Copy the material below word for word, from the line with "DOAZIT – décalée à 20h" up to and including the line with "Готовый бизнес", and leave the pictures out.

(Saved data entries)
══════════════════════════════
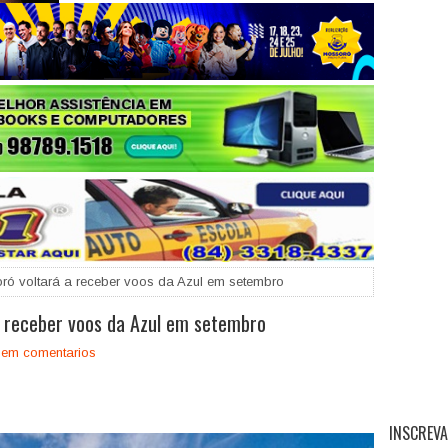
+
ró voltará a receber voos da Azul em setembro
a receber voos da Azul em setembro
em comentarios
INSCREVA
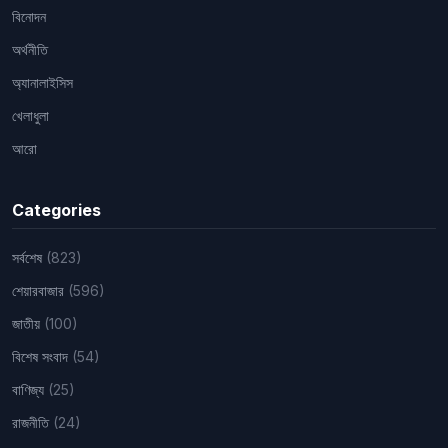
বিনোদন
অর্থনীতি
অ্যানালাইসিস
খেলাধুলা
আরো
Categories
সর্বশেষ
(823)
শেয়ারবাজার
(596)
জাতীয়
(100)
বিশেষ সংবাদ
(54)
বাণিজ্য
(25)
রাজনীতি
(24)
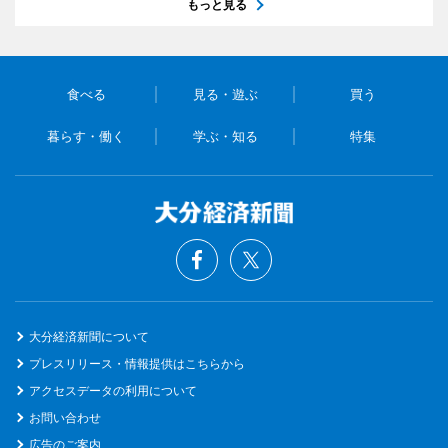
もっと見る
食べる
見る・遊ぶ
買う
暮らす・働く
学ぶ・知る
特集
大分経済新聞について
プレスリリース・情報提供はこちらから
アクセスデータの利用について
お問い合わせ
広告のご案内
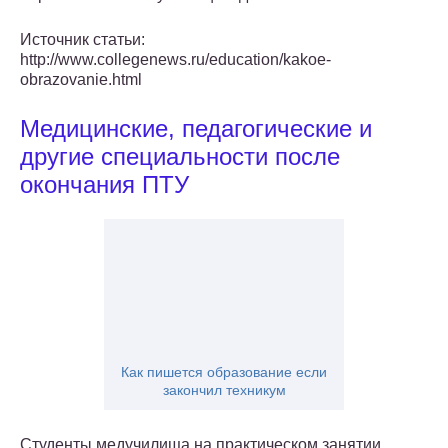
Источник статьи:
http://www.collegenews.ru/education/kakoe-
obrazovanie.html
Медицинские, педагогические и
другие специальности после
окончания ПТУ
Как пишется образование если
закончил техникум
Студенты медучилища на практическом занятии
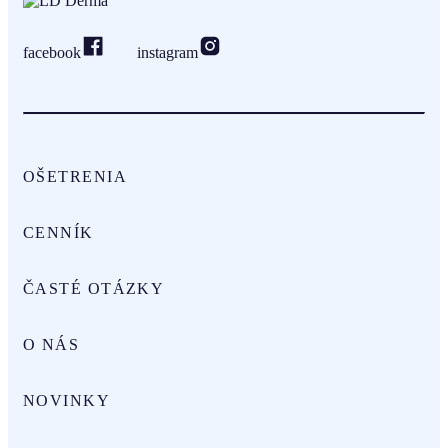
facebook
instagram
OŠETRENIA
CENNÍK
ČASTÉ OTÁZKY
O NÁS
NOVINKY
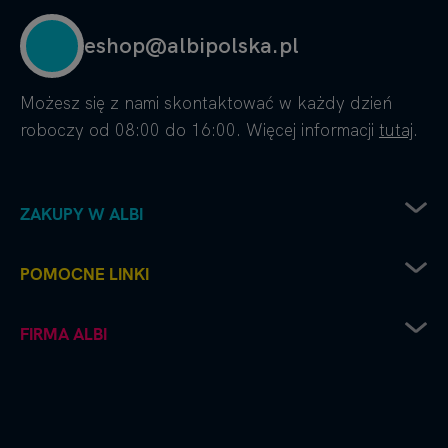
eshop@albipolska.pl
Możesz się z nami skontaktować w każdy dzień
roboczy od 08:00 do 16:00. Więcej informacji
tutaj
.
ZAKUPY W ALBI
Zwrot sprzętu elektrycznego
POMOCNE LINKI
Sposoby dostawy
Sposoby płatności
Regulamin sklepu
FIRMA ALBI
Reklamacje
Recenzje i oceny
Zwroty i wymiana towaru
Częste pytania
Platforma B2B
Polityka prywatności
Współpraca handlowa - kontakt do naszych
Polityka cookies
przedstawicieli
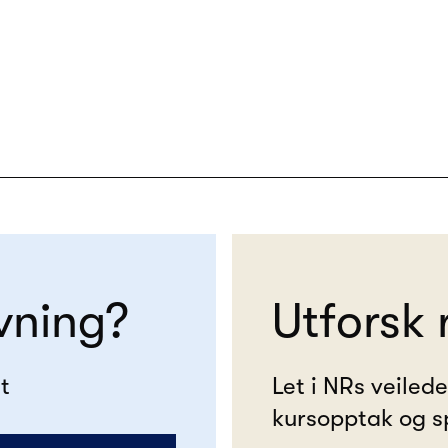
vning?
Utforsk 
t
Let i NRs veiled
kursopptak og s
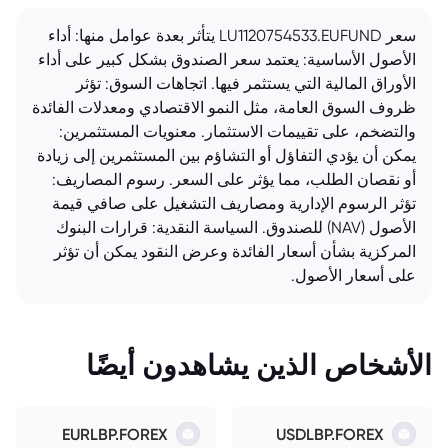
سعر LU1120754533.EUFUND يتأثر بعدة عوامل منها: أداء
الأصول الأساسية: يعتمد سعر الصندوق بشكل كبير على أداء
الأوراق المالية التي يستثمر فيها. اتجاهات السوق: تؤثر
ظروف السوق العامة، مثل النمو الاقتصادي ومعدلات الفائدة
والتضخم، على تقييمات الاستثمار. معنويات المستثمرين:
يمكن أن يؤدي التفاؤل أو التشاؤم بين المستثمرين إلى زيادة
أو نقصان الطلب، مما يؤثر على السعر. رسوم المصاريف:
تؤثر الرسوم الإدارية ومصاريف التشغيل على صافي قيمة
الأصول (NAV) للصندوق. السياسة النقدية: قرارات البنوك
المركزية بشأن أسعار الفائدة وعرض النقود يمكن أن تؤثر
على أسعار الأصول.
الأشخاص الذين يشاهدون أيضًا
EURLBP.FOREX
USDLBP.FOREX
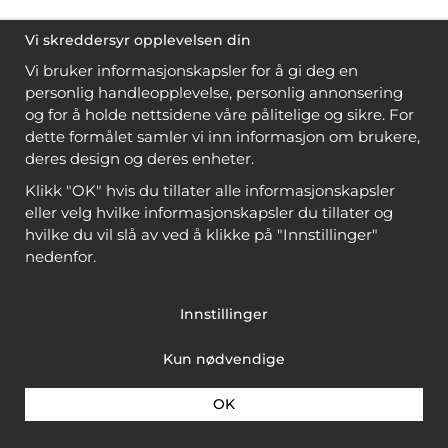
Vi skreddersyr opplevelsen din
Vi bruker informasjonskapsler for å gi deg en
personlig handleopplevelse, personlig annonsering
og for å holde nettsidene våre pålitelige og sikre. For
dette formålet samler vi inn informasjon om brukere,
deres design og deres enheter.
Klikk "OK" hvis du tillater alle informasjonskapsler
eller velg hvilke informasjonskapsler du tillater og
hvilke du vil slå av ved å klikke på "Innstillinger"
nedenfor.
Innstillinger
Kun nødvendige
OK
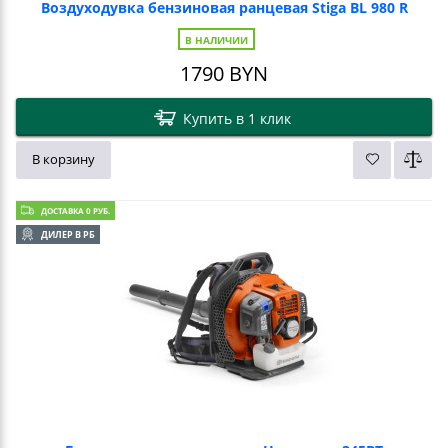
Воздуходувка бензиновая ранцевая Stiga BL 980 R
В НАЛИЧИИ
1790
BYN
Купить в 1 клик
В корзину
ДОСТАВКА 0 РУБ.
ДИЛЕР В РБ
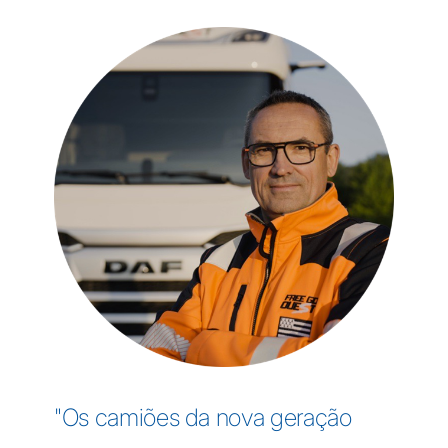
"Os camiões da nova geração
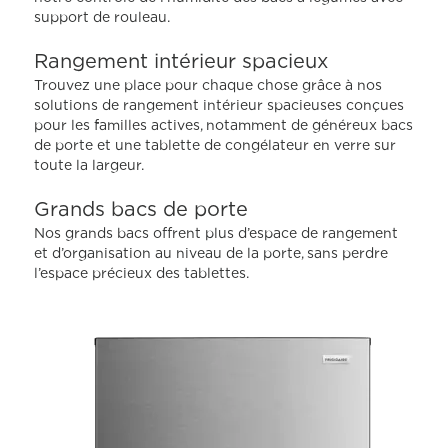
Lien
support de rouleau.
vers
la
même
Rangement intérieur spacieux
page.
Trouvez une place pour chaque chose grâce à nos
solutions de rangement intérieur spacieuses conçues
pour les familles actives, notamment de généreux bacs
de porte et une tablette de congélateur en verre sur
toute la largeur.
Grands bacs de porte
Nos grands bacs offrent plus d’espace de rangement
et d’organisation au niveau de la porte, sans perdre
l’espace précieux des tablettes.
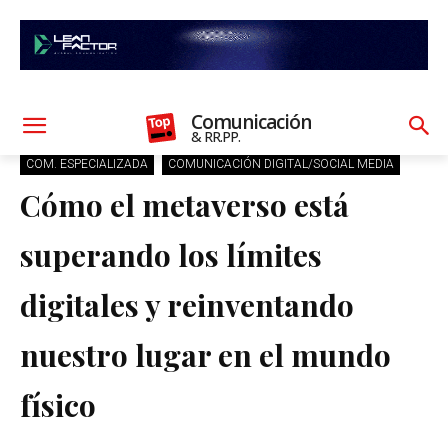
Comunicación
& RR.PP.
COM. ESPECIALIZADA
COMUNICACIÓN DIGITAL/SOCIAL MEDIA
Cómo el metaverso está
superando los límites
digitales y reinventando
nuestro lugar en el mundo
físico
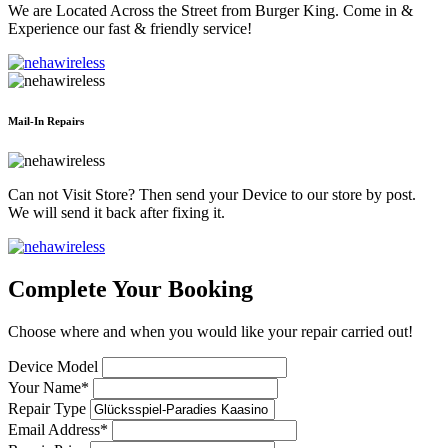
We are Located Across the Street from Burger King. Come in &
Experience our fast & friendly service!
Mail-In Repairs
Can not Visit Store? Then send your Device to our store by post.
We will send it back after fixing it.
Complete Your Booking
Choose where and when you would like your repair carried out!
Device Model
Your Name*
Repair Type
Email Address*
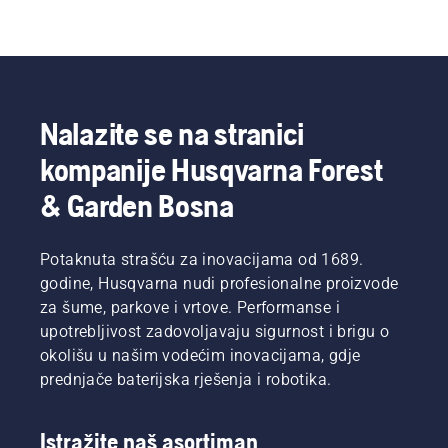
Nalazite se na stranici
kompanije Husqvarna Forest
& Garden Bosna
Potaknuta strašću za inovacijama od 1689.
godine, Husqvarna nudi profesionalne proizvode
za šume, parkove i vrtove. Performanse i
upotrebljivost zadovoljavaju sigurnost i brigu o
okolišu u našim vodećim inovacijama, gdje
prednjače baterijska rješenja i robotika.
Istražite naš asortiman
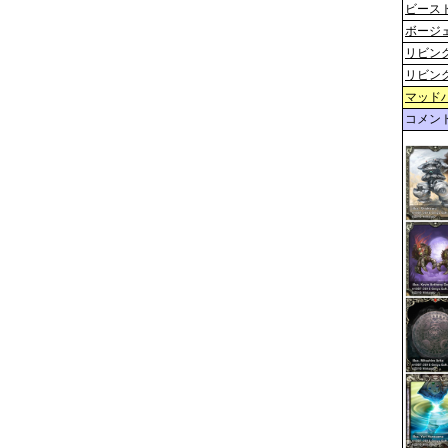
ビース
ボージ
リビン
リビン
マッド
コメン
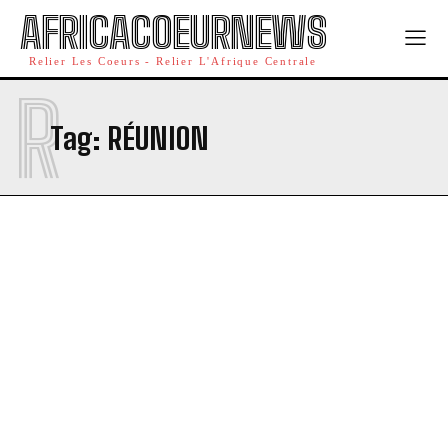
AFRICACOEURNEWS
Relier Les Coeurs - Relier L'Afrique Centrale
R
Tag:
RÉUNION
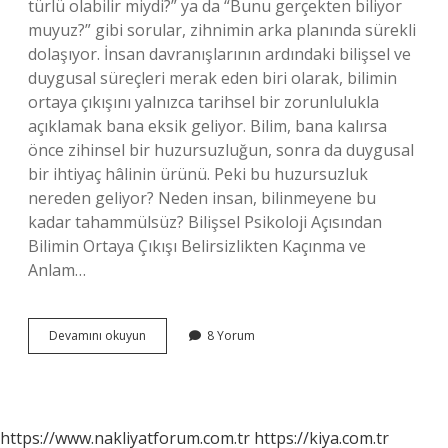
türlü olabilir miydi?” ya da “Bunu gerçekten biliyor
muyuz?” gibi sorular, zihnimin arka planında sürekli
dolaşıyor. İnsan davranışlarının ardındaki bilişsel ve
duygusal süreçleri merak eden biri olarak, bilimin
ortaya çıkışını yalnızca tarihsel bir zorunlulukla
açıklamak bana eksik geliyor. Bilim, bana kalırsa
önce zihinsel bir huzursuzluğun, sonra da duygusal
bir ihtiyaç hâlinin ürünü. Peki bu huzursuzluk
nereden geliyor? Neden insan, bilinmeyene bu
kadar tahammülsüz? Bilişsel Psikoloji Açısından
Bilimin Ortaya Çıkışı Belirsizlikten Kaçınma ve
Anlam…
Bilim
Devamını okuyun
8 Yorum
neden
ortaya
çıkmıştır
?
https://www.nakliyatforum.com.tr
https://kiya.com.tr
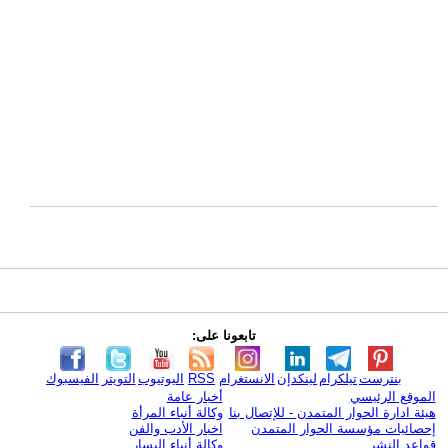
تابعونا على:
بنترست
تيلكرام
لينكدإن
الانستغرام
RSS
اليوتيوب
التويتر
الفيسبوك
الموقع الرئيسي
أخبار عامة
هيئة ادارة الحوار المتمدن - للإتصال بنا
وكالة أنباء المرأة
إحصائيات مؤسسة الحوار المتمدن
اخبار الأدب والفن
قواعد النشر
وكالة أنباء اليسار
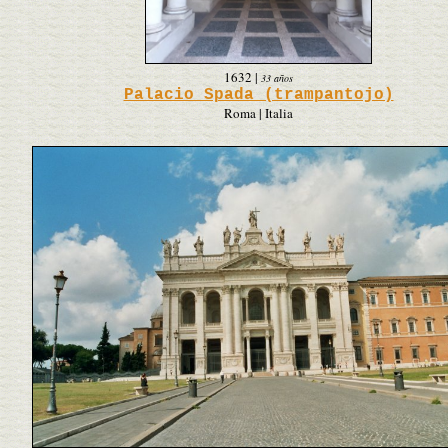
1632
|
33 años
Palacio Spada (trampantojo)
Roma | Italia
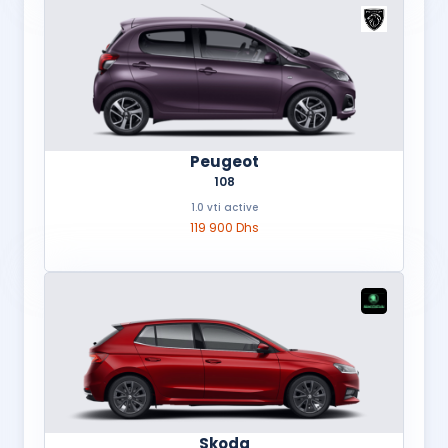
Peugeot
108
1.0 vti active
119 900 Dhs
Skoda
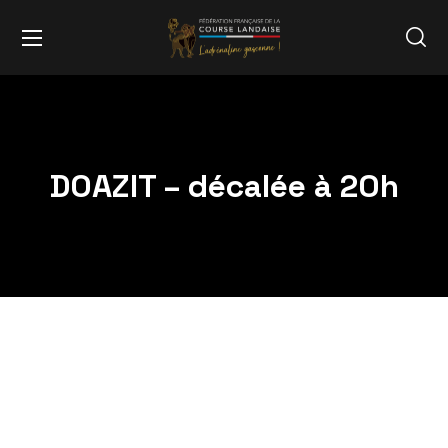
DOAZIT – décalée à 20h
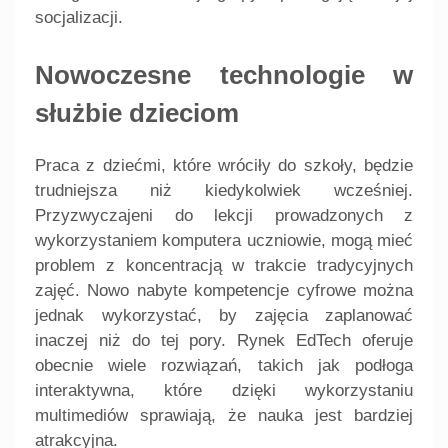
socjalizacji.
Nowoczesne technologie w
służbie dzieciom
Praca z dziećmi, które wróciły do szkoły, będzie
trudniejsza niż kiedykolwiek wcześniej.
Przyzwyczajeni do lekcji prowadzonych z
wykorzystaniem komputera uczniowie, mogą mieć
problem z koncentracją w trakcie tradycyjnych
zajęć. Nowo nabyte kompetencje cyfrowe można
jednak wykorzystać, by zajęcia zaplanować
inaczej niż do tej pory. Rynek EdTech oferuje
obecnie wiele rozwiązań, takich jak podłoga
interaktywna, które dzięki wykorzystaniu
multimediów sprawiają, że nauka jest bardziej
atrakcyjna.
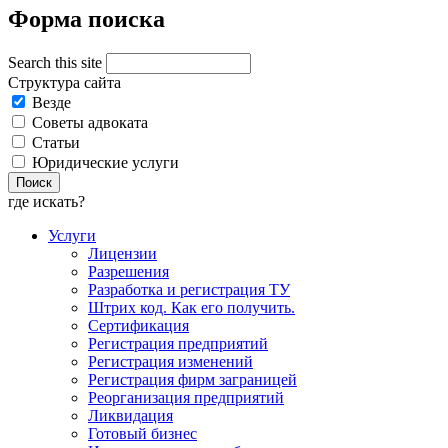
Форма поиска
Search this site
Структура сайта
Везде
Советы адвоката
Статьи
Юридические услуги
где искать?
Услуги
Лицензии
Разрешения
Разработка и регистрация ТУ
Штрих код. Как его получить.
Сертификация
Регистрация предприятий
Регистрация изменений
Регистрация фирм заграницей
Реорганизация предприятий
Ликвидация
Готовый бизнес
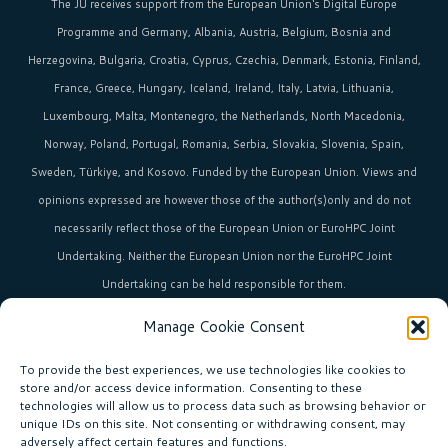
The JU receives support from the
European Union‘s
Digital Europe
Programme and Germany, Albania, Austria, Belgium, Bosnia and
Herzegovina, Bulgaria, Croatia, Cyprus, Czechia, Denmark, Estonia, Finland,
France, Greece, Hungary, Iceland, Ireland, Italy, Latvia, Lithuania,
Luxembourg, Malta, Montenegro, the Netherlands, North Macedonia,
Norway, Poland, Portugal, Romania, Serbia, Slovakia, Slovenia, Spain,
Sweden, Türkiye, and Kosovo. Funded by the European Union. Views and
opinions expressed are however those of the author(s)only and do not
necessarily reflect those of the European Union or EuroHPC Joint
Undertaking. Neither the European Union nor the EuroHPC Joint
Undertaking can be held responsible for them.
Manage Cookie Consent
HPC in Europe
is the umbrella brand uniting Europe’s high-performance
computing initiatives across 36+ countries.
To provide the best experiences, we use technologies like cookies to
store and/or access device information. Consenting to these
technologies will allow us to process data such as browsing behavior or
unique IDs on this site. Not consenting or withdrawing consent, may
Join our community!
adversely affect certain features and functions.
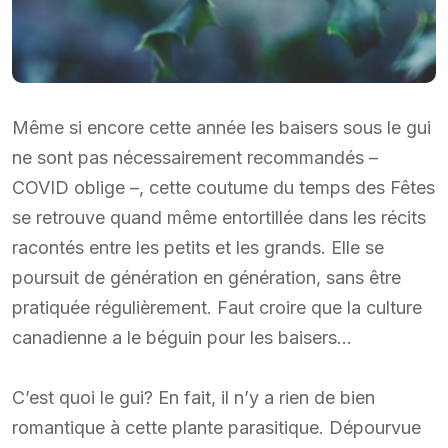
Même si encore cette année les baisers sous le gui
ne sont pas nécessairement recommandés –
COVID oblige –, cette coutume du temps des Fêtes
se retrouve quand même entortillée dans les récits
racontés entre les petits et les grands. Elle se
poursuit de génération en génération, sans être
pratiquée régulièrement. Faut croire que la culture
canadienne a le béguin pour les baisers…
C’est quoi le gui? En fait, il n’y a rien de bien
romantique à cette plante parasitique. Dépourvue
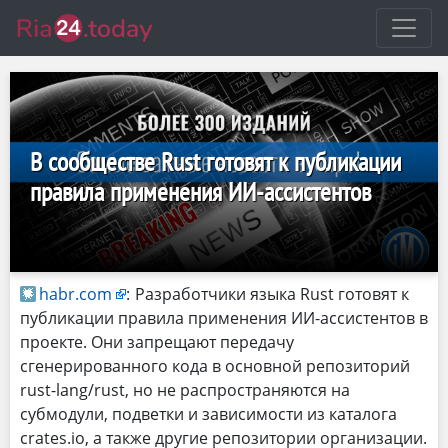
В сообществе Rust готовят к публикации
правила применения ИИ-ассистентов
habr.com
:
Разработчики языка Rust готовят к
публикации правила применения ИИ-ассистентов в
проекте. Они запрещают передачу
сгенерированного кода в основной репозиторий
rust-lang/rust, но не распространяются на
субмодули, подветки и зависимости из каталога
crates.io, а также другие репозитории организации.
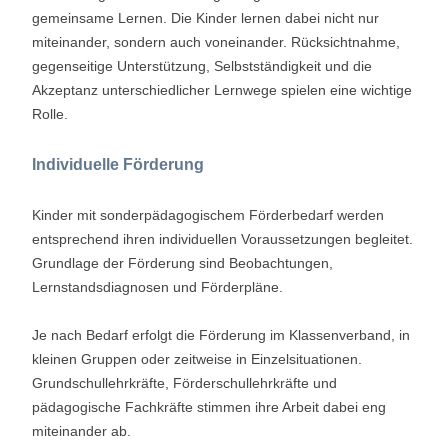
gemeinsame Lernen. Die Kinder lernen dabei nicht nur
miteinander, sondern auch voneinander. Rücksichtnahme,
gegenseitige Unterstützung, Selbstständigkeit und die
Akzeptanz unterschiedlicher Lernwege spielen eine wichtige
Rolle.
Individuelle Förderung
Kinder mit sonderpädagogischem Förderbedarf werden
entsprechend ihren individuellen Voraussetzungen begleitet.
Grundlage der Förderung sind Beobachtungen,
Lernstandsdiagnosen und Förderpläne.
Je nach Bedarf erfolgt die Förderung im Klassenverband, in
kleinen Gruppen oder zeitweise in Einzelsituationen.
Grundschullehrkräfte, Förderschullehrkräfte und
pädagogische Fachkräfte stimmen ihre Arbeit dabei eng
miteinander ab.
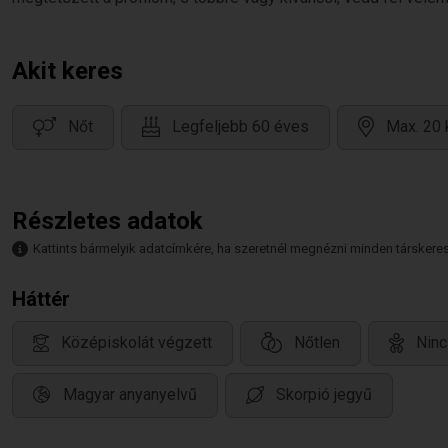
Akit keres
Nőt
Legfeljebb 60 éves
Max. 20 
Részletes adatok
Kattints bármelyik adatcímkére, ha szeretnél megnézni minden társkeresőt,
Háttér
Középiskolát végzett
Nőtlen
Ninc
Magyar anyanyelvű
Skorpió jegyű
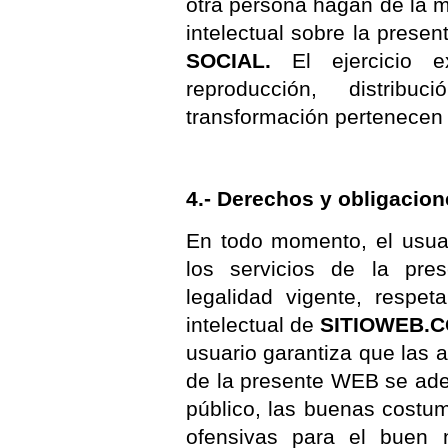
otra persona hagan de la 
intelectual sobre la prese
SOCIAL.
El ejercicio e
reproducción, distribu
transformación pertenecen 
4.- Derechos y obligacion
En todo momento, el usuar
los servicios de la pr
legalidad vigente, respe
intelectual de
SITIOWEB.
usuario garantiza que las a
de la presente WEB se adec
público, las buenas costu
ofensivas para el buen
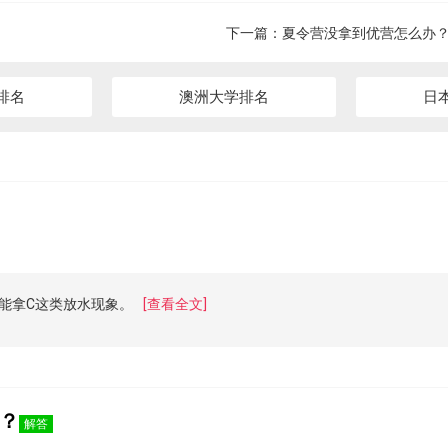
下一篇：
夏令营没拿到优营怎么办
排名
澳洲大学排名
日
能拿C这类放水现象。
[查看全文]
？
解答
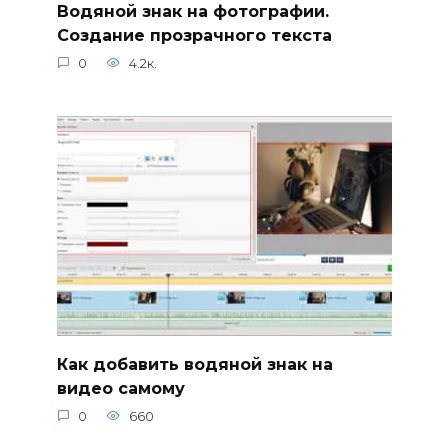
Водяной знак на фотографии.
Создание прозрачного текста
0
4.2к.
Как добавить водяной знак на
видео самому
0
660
══════════════════════════════
### EXPECTED OUTPUT
DOAZIT – décalée à 20h
socjalizacji.
Nowoczesne technologie w
służbie dzieciom
Praca z dziećmi, które wróciły do szkoły, będzie
trudniejsza niż kiedykolwiek wcześniej.
Przyzwyczajeni do lekcji prowadzonych z
wykorzystaniem komputera uczniowie, mogą mieć
problem z koncentracją w trakcie tradycyjnych
zajęć. Nowo nabyte kompetencje cyfrowe można
jednak wykorzystać, by zajęcia zaplanować
inaczej niż do tej pory. Rynek EdTech oferuje
obecnie wiele rozwiązań, takich jak podłoga
interaktywna, które dzięki wykorzystaniu
multimediów sprawiają, że nauka jest bardziej
atrakcyjna.
Форма поиска
Search this site
Структура сайта
Везде
Советы адвоката
Статьи
Юридические услуги
где искать?
Услуги
Лицензии
Разрешения
Разработка и регистрация ТУ
Штрих код. Как его получить.
Сертификация
Регистрация предприятий
Регистрация изменений
Регистрация фирм заграницей
Реорганизация предприятий
Ликвидация
Готовый бизнес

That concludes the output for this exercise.